Z dyrektorem szpitala Wiktorem Stasiakiem nie udało się nam jeszcze skontaktować. Nie odbiera telefonów. W piątek od rana był na spotkaniu.
Personel potwierdza, że kilkanaście pacjentek zostało wypisanych w trybie pilnym. Dzisiaj oddział opuszczą ostatnie położnice.
- Taka była decyzja dyrektora, który poinformował o braku neonatologa. Dowiedzieliśmy się o tym w czwartek rano i natychmiast musieliśmy działać. Część pacjentek przyjęły najbliższe szpitale, z zapewnieniem miejsc są problemy, bo w dobie koronawirusa nic nie jest takie proste - słyszymy.
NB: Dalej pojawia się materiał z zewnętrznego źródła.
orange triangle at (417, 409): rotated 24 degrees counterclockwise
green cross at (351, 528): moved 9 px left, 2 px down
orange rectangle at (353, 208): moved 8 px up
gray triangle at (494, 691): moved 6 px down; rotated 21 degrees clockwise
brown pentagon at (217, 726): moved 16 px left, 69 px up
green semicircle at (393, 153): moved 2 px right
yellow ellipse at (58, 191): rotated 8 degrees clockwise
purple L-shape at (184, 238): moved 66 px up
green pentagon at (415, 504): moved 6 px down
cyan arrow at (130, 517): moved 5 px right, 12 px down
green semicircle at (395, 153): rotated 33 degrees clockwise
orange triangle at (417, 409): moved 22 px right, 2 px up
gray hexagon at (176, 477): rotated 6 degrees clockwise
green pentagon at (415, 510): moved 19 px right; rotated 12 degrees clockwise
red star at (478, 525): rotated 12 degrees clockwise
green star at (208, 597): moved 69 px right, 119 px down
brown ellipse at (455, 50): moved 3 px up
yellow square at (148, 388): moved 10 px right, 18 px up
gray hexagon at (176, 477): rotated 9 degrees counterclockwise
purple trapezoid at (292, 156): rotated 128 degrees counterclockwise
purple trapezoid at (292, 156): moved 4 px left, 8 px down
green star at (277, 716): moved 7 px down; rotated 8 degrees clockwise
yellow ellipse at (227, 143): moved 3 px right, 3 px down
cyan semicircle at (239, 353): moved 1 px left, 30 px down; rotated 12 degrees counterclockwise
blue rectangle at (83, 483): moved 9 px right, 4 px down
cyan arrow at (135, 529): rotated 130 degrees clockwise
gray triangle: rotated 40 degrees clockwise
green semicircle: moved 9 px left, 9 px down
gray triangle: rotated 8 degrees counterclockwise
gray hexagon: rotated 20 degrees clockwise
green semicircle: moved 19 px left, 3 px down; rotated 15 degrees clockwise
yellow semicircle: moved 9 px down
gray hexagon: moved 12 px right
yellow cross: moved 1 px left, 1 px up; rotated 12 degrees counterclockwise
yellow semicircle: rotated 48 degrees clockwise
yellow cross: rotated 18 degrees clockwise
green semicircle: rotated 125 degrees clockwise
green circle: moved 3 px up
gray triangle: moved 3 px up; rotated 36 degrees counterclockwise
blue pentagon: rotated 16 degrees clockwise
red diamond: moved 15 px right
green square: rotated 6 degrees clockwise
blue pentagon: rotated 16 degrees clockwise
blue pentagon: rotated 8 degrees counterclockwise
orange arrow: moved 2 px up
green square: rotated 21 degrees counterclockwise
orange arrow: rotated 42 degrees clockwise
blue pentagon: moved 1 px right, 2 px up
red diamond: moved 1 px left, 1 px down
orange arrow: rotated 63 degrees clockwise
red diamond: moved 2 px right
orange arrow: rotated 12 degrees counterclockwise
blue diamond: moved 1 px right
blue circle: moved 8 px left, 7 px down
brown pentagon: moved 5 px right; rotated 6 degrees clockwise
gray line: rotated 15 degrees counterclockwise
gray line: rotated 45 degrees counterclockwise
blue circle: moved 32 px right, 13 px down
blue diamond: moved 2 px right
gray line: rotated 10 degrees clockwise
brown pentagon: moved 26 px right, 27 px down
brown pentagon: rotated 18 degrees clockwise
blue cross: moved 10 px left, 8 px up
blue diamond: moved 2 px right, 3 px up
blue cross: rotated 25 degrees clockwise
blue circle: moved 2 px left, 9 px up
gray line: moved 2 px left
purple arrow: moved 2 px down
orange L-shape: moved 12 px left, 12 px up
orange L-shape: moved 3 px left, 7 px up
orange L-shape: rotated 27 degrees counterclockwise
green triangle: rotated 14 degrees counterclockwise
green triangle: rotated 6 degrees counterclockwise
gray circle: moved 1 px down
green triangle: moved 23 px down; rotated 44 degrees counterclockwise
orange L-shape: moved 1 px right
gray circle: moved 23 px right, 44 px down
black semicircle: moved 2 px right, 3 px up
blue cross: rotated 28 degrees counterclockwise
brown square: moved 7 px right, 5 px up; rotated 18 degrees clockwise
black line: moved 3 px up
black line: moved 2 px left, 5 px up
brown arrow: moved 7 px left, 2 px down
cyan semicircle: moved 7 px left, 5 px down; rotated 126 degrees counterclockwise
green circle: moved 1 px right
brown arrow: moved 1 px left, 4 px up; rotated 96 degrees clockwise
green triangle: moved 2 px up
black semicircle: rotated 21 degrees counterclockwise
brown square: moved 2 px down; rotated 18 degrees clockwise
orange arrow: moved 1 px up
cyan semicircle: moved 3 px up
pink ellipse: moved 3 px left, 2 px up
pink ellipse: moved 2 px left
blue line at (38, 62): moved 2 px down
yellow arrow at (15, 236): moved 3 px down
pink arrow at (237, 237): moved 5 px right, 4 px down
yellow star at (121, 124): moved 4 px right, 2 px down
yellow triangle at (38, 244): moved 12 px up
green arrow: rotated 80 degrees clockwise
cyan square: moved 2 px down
Medycy są zdenerwowani sytuacją. Przyznają, że sami zostali zaskoczeni koniecznością nagłej ewakuacji ciężarnych i młodych matek, co jest ryzykowne zważywszy na stan zdrowia pacjentek. Oddział położniczo-ginekologiczny i patologii ciąży ma drugi poziom referencyjności, a to oznacza, że zajmuje się przypadkami ciąż z powikłaniami. Tym bardziej należało się przygotować do całej operacji, bo jej powód, czyli kłopot z zapewnieniem obsady neonatologicznej był dyrekcji znany od wielu miesięcy.
Już w marcu lekarze alarmowali, że bez neonatologa oddział nie będzie mieć możliwości dalszej pracy. Apelowali o pomoc w znalezieniu specjalisty. Dyrektor Stasiak zapewniał, że nie dopuści do zamknięcia porodówki. Czarny scenariusz nie spełnił się dzięki lekarce rezydentce, która wówczas zapowiedziała, że pod koniec lipca zawiesi pracę, aby przygotować się do egzaminu specjalizacyjnego.